*** Provided data ***

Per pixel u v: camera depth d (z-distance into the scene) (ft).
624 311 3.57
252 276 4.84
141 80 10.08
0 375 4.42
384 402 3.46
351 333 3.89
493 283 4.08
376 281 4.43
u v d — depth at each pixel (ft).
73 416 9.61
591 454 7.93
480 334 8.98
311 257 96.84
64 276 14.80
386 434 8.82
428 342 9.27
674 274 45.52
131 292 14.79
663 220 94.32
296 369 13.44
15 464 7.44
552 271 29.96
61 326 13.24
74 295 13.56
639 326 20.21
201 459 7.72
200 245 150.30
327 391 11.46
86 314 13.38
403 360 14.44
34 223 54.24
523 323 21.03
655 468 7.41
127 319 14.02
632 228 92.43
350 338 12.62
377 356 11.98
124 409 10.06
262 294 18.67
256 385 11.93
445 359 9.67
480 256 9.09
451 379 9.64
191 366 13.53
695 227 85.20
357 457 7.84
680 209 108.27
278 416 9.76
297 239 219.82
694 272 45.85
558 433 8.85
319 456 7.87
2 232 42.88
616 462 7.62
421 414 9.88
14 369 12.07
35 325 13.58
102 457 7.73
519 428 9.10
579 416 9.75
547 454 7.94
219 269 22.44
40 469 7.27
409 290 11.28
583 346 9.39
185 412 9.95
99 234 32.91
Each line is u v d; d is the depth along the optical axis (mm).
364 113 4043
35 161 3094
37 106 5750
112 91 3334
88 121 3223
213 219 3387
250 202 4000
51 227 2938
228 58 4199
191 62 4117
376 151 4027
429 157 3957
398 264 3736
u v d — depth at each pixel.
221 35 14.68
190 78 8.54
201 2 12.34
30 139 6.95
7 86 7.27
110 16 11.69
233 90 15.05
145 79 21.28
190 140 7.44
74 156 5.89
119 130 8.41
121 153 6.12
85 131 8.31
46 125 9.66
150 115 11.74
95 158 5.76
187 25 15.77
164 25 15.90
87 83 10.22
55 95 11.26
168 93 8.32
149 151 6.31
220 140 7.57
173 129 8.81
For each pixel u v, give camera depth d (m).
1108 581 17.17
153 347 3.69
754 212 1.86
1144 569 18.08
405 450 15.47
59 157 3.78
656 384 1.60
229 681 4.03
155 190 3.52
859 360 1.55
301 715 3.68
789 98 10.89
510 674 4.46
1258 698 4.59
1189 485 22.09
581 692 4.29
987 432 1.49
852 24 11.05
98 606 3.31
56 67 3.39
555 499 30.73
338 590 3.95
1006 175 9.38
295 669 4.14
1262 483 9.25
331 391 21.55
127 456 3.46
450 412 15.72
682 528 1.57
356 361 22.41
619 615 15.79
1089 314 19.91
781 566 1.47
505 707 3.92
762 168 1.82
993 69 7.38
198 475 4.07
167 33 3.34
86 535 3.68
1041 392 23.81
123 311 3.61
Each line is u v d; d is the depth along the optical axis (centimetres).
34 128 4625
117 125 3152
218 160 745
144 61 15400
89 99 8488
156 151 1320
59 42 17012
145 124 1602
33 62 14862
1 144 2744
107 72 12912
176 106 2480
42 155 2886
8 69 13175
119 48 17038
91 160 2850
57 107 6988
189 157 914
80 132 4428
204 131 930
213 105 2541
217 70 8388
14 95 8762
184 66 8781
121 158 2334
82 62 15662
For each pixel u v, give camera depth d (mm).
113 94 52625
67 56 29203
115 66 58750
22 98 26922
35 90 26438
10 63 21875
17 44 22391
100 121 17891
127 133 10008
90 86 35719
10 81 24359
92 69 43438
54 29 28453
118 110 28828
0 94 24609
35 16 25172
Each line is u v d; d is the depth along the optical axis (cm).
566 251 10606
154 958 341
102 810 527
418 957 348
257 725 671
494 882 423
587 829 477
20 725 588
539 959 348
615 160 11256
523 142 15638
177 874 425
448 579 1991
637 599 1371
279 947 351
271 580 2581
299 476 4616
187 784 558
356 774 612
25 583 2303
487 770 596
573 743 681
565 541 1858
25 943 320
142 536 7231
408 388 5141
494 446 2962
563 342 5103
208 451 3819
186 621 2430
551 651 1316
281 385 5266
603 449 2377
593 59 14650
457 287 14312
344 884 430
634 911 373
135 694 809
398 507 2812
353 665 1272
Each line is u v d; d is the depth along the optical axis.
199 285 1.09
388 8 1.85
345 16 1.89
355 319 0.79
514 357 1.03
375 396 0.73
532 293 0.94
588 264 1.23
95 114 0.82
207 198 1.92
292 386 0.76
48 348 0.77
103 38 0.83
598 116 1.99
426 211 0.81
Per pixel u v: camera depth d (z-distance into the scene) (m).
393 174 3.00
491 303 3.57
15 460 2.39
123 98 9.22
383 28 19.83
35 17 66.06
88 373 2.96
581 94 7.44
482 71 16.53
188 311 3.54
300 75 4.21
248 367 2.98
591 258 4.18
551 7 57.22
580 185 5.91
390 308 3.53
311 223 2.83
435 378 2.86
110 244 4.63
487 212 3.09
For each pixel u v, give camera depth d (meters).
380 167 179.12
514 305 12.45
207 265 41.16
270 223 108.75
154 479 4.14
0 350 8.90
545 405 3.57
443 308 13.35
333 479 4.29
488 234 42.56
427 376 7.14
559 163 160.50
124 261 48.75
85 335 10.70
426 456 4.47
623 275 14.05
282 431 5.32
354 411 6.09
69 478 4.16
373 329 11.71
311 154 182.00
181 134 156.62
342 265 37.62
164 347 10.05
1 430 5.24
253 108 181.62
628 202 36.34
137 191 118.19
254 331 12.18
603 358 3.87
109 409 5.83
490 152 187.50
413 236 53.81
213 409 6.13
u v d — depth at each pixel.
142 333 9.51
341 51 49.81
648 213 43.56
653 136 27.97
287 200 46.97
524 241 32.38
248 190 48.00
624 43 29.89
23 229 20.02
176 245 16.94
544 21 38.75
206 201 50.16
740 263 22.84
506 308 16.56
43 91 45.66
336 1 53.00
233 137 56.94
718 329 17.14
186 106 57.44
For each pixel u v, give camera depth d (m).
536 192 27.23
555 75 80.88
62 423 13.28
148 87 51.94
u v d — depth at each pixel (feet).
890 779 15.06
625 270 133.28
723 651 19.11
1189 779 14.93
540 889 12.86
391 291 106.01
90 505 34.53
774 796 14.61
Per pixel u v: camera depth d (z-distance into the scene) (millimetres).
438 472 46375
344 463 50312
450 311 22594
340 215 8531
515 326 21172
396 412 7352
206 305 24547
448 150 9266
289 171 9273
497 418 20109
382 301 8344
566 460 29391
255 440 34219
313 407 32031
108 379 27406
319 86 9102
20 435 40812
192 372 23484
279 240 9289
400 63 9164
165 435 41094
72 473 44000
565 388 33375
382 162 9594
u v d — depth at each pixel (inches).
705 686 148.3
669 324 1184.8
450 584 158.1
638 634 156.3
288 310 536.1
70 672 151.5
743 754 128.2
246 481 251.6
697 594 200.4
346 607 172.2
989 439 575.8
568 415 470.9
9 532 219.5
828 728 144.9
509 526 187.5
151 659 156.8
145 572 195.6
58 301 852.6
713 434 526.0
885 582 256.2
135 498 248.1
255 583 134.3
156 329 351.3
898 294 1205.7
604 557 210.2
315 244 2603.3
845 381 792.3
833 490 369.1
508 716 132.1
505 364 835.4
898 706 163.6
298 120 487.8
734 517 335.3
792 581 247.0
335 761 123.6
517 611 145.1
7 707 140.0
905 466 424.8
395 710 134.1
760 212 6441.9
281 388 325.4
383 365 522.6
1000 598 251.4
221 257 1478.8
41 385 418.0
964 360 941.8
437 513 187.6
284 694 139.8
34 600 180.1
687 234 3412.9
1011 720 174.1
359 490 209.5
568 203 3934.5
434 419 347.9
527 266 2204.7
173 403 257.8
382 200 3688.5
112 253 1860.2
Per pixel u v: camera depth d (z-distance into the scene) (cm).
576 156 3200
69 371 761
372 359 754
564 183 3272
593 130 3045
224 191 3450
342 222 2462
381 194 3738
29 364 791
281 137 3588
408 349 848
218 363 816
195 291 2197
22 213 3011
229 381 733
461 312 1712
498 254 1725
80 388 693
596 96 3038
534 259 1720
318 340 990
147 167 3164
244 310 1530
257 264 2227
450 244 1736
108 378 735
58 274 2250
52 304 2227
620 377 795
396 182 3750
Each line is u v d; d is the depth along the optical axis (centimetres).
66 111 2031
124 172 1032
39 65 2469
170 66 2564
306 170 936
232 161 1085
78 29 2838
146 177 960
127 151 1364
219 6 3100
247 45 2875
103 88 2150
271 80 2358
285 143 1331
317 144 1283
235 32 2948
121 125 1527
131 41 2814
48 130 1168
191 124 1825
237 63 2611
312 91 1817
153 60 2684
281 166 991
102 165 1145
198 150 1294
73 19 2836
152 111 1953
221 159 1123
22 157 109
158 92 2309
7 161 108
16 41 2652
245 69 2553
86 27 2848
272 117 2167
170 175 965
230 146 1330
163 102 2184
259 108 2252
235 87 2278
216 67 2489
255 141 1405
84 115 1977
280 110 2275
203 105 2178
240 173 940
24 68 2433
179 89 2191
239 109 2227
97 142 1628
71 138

***

Prompt
What is asked for is an exact copy of the lines above from the one containing "623 275 14.05" through the one containing "135 498 248.1", and only those.

Solution
623 275 14.05
282 431 5.32
354 411 6.09
69 478 4.16
373 329 11.71
311 154 182.00
181 134 156.62
342 265 37.62
164 347 10.05
1 430 5.24
253 108 181.62
628 202 36.34
137 191 118.19
254 331 12.18
603 358 3.87
109 409 5.83
490 152 187.50
413 236 53.81
213 409 6.13
u v d — depth at each pixel.
142 333 9.51
341 51 49.81
648 213 43.56
653 136 27.97
287 200 46.97
524 241 32.38
248 190 48.00
624 43 29.89
23 229 20.02
176 245 16.94
544 21 38.75
206 201 50.16
740 263 22.84
506 308 16.56
43 91 45.66
336 1 53.00
233 137 56.94
718 329 17.14
186 106 57.44
For each pixel u v, give camera depth d (m).
536 192 27.23
555 75 80.88
62 423 13.28
148 87 51.94
u v d — depth at each pixel (feet).
890 779 15.06
625 270 133.28
723 651 19.11
1189 779 14.93
540 889 12.86
391 291 106.01
90 505 34.53
774 796 14.61
Per pixel u v: camera depth d (z-distance into the scene) (millimetres).
438 472 46375
344 463 50312
450 311 22594
340 215 8531
515 326 21172
396 412 7352
206 305 24547
448 150 9266
289 171 9273
497 418 20109
382 301 8344
566 460 29391
255 440 34219
313 407 32031
108 379 27406
319 86 9102
20 435 40812
192 372 23484
279 240 9289
400 63 9164
165 435 41094
72 473 44000
565 388 33375
382 162 9594
u v d — depth at each pixel (inches).
705 686 148.3
669 324 1184.8
450 584 158.1
638 634 156.3
288 310 536.1
70 672 151.5
743 754 128.2
246 481 251.6
697 594 200.4
346 607 172.2
989 439 575.8
568 415 470.9
9 532 219.5
828 728 144.9
509 526 187.5
151 659 156.8
145 572 195.6
58 301 852.6
713 434 526.0
885 582 256.2
135 498 248.1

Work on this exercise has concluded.